**Text under study**

[Start of section]

Re: Spark Streaming with Kafka NoClassDefFoundError

2014-07-13 Thread Tathagata Das
Alsom the reason the spark-streaming-kafka is not included in the spark
assembly is that we do not want dependencies of external systems like kafka
(which itself probably has a complex dependency tree) to cause conflict
with the core spark's functionality and stability.

TD


On Sun, Jul 13, 2014 at 5:48 PM, Tathagata Das tathagata.das1...@gmail.com
wrote:

 In case you still have issues with duplicate files in uber jar, here is a
 reference sbt file with assembly plugin that deals with duplicates


 https://github.com/databricks/training/blob/sparkSummit2014/streaming/scala/build.sbt


 On Fri, Jul 11, 2014 at 10:06 AM, Bill Jay bill.jaypeter...@gmail.com
 wrote:

 You may try to use this one:

 https://github.com/sbt/sbt-assembly

 I had an issue of duplicate files in the uber jar file. But I think this
 library will assemble dependencies into a single jar file.

 Bill


 On Fri, Jul 11, 2014 at 1:34 AM, Dilip dilip_ram...@hotmail.com wrote:

  A simple
 sbt assembly
 is not working. Is there any other way to include particular jars with
 assembly command?

 Regards,
 Dilip

 On Friday 11 July 2014 12:45 PM, Bill Jay wrote:

 I have met similar issues. The reason is probably because in Spark
 assembly, spark-streaming-kafka is not included. Currently, I am using
 Maven to generate a shaded package with all the dependencies. You may try
 to use sbt assembly to include the dependencies in your jar file.

  Bill


 On Thu, Jul 10, 2014 at 11:48 PM, Dilip dilip_ram...@hotmail.com
 wrote:

  Hi Akhil,

 Can you please guide me through this? Because the code I am running
 already has this in it:
 [java]

 SparkContext sc = new SparkContext();

 sc.addJar(/usr/local/spark/external/kafka/target/scala-2.10/spark-streaming-kafka_2.10-1.1.0-SNAPSHOT.jar);


 Is there something I am missing?

 Thanks,
 Dilip


 On Friday 11 July 2014 12:02 PM, Akhil Das wrote:

  Easiest fix would be adding the kafka jars to the SparkContext while
 creating it.

[End of section]

**Provided information**
[Start of section]

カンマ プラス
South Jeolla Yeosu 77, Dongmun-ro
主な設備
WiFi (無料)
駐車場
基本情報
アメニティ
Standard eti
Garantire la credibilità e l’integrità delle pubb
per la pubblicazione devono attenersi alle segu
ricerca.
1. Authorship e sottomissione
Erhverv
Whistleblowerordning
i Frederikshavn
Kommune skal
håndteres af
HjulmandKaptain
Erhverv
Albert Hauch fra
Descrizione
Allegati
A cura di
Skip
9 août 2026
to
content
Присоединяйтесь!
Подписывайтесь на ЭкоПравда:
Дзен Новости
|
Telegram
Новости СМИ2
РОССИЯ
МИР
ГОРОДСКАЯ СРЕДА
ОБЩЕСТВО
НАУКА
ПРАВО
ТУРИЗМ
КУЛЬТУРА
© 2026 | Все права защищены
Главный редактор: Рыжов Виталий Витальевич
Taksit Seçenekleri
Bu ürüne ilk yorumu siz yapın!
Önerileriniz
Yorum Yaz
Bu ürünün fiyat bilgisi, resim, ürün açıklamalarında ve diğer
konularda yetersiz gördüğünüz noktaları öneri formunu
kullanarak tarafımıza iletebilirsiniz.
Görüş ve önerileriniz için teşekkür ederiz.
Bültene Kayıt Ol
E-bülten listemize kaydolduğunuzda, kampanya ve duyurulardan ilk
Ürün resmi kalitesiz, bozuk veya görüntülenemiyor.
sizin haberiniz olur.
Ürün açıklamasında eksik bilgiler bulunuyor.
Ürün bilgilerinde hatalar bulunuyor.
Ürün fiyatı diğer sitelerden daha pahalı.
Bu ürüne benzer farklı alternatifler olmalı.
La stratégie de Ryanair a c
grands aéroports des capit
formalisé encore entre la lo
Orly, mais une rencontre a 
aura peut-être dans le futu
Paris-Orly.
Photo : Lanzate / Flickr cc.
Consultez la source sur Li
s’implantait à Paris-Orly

[End of section]

**Your objective**
Say whether each statement below agrees with the Spark Streaming thread above. Answer yes or no for each one, and quote the words from the thread that decide it.
(a) Bill Jay uses Maven to build a shaded package that holds all the dependencies.
(b) Dilip reports that a simple sbt assembly works.
(c) Tathagata Das says spark-streaming-kafka is left out of the Spark assembly so that Kafka's dependencies don't conflict with core Spark.

**Response to the exercise**
(a) Yes: "Currently, I am using Maven to generate a shaded package with all the dependencies."
(b) No: "A simple sbt assembly is not working."
(c) Yes: "we do not want dependencies of external systems like kafka (which itself probably has a complex dependency tree) to cause conflict with the core spark's functionality and stability."